Her hands clenched into tight fists by her sides. Her breath came hard and sharp. The room was spinning, "I don't have a-"
"He was delivered..." He shuffled his papers. "Fifty eight days ago
. Do you remember that?"
"It's not my kid!"
"I remember it," Goodwell said. "And I remember you, although you wouldn't remember me. I was at St Jeremiah's interviewing a stab victim, and I saw you being wheeled in. Shared a few words with the doctor. Caesarian delivery, if I remember correctly. So if you don't mind, would you show me your stomach?"
Kimberly trembled. She pressed her palms flat against her belly, feeling the topography of skin and muscle through the donated pajamas, the pain twisting her guts into knots. "No."
"You're not helping me, Mrs Archer, and I'm becoming rapidly less and less sympathetic. In fact, I think we can end this interview right here. I'll arrange a car to take you home, and-"
She tore at the pajamas. Stitches popped as she ripped the blouse open, exposing the pale curve of her stomach. The purpled ghosts of stretch marks crawled up from the elastic waistband of her grey pajama pants. Lines that hadn't been there the day before. Cutting across them, a horizontal line centred from hip-bone to hip-bone. Scar tissue, thin and pink. She traced it with trembling fingers.
"Now, Mrs Archer." Detective Goodwell turned away, keeping his attention on his papers. "Would you like to start this interview again? Tell me why you left the house. Was there a disagreement? A fight? Has your husband injured you in any way? Has-"
The detective's voice was a distant buzz. Mosquitoes circling a lamp, perhaps, or bees in a hive. Not a real man, telling her impossible things.

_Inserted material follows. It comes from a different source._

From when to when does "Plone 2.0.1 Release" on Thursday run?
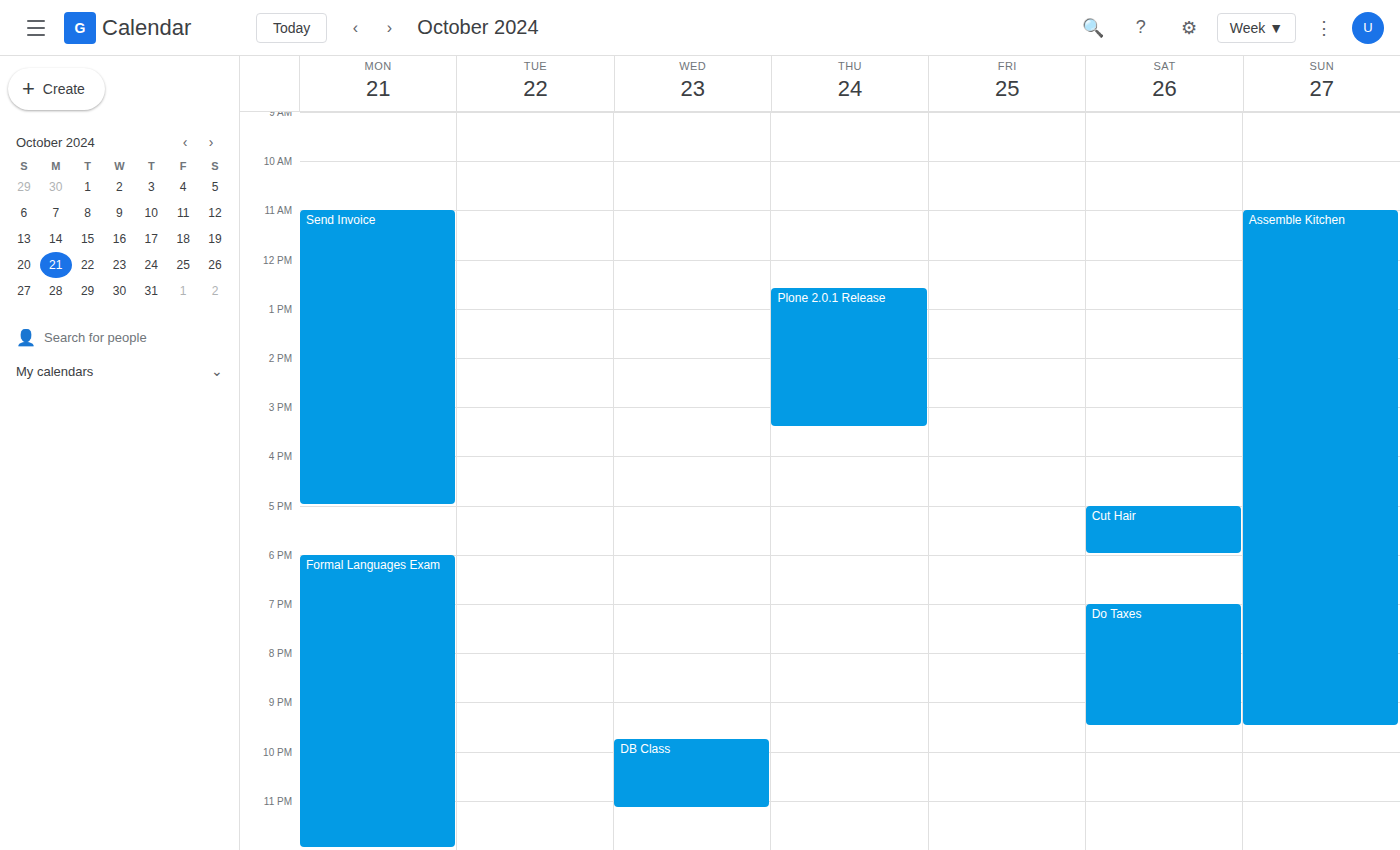
12:35 PM to 3:25 PM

Her index finger rested at the intersection between her caesarean scar and the vertical stretch line.
The train. The hand at her back. The ring. Aaron waiting for her to call, surely waiting, wondering where she was, why she never arrived for her interview at Penguin.
She couldn't remember his last name. It was gone. All she had was the word Aaron, and his face. No last name at all.
The room tilted, and Kimberly slipped to the floor.